Thank You, O Lord, for memorials like this. They are for us a window to times long ago and places far away. Few today could located on a map, the Coral Sea, Guadalcanal, Tassafaronga or Okinawa. Unfortunately, fewer still could tell what happened there. But, they need to know that in those places and others, brave men fought on this ship in a life and death struggle against a determined enemy in order that we today may enjoy the blessings of freedom. May all who come to this place in Your future, read this plaque and be reminded of the bravery and patriotism of all Minneapolis crewmen, especially the forty-five who gave their lives in combat.

We offer this prayer in Your holy and wonderful name, amen."


Plaque Dedication Presentation USS Minneapolis (CA-36)

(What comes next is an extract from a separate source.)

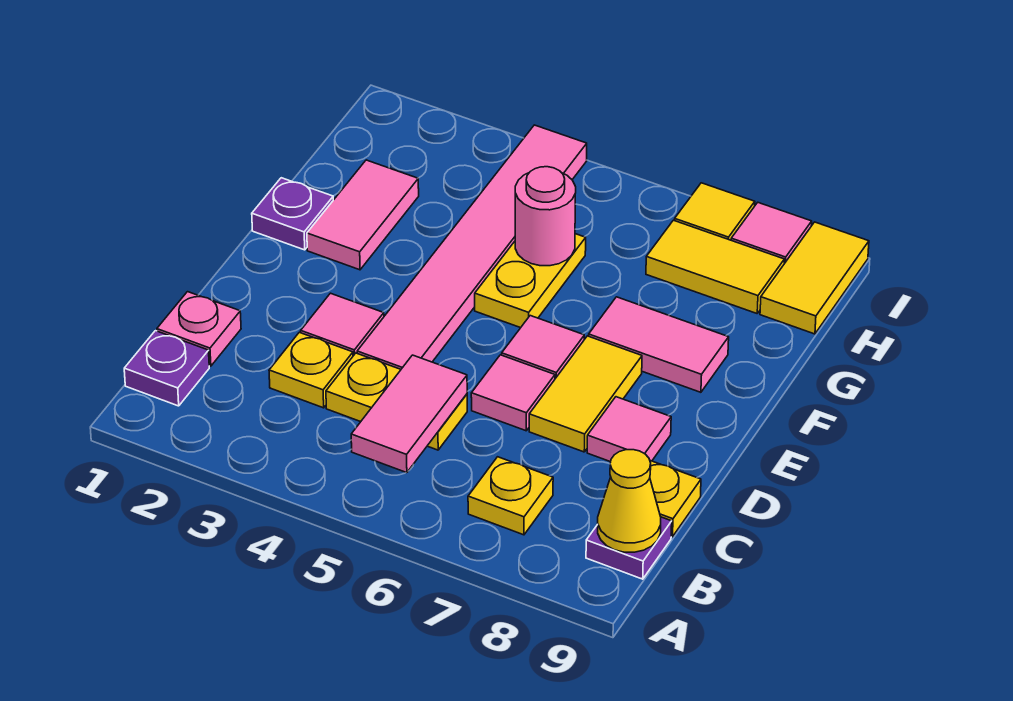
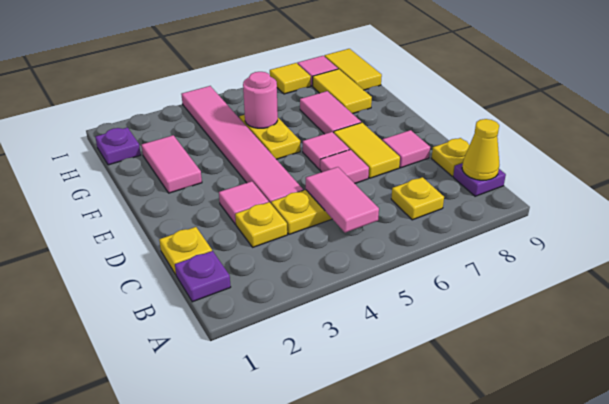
pink 1x1 plate [157,292,241,366] -> yellow 1x1 plate [159,227,212,275]
purple 1x1 plate [252,178,333,250] -> purple 1x1 plate moved to [95,128,141,165]
pink 1x2 tile [589,297,729,392] -> pink 1x2 tile turned to [300,91,361,134]
yellow 1x2 tile [646,220,784,313] -> yellow 1x2 tile turned to [313,69,372,114]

Manuel Filreis, President, USS Minneapolis (CA-36) Association

"We are gathered here today to dedicate this memorial monument to the men who served and died on board the USS Minneapolis during World War II.

On December 7, 1941, the Minneapolis was on maneuvers outside of Pearl Harbor at the time of the attack and immediately received orders to join the carriers in pursuit of the Japanese fleet.

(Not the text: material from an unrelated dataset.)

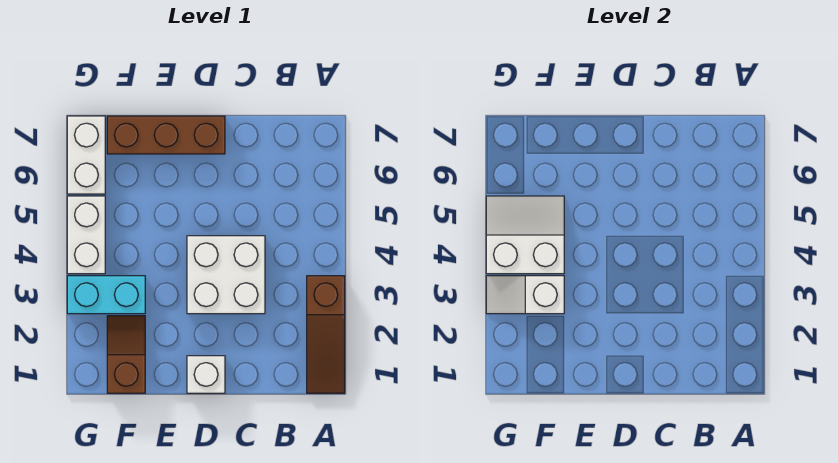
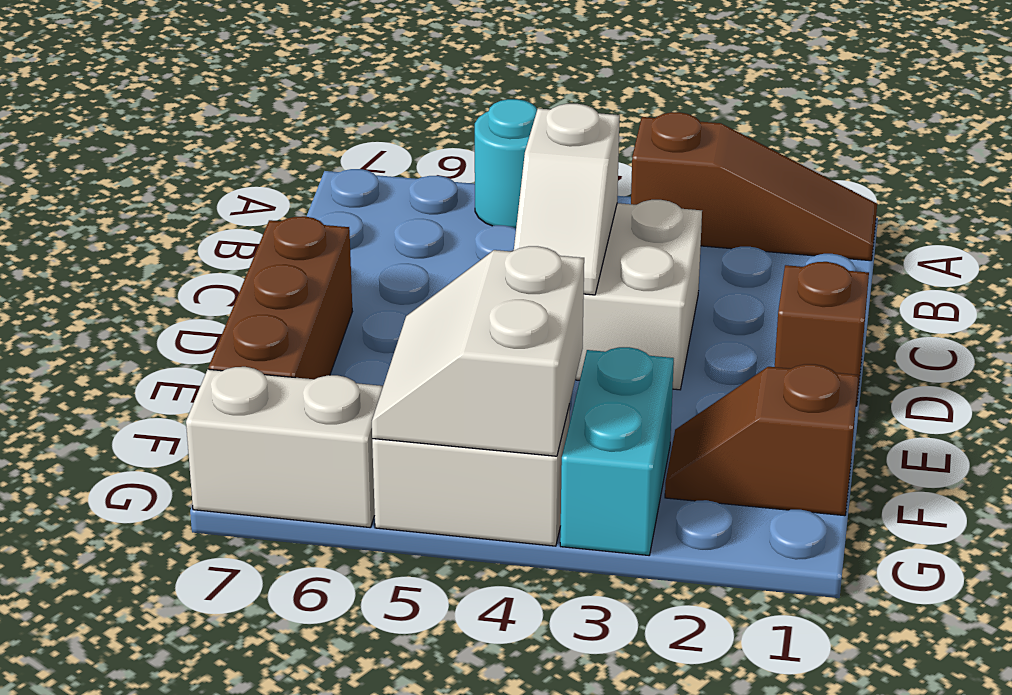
none -> cyan 1x1 round brick [475,99,537,228]
white 1x1 brick [187,356,225,393] -> brown 1x1 brick [775,262,869,406]
white 1x2 slope [486,276,564,314] -> white 1x2 slope moved to [514,104,620,295]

The Minnie, as she was affectionately referred to by the men, earned 17 battle stars from the first Battle of the Solomon Islands February 20, 1942, to the last at Okinawa April 12, 1945.

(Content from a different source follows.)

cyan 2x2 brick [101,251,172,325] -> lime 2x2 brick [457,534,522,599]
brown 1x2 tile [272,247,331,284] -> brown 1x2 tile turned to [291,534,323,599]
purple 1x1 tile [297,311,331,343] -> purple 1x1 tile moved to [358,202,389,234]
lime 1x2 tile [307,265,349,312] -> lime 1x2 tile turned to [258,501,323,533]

Sixty two ago this date, November 30, 1942, at the battle of Tassafaronga the Minnie was hit by two torpedoes, one knocking off the bow and the other striking three of the four firerooms. Thirty six men died and many more were injured.

Through the courage, skill and perserverance of the crew, the ship was kept afloat and was beached on Tulagi so repairs could be made to keep her afloat and get power restored. Coconut logs were purchased from the natives and were lashed in front of the forward bulkhead to form a bow. With the assistance of some small boats she was pulled off the beach and got underway.

The Minnie steamed into Pearl Harbor on March 2, 1943 where a temporary steel bow was installed and other repairs made so she could make it to Mare Island for extended repairs.

After a complete overhaul the Minnie arrived back in Pearl on Spetember 14, 1943 ready for action in time to join Task Force 15 for the assault on Wake Island. Most of the crew had been replaced and Captain Rosendahl was promoted and transferred to assume command of a lighter than air program.

The Minnie survived the rest of the war with many near misses and a few mishaps. She was dubbed the "Lucky Minnie".

With Admiral Kincaid on board and in command of the fleet she sailed into Inchon, Korea, to accept the surrender of the Japanese there. The Minnie made one more trip on Magic Carpet duty and then sailed to the east coast to be put in "mothballs" and ultimately scrapped."
The names of all the men who died on board during the war were read.

Taps was sounded by Brad Walker, Sgt. First Class, 25th Division Band.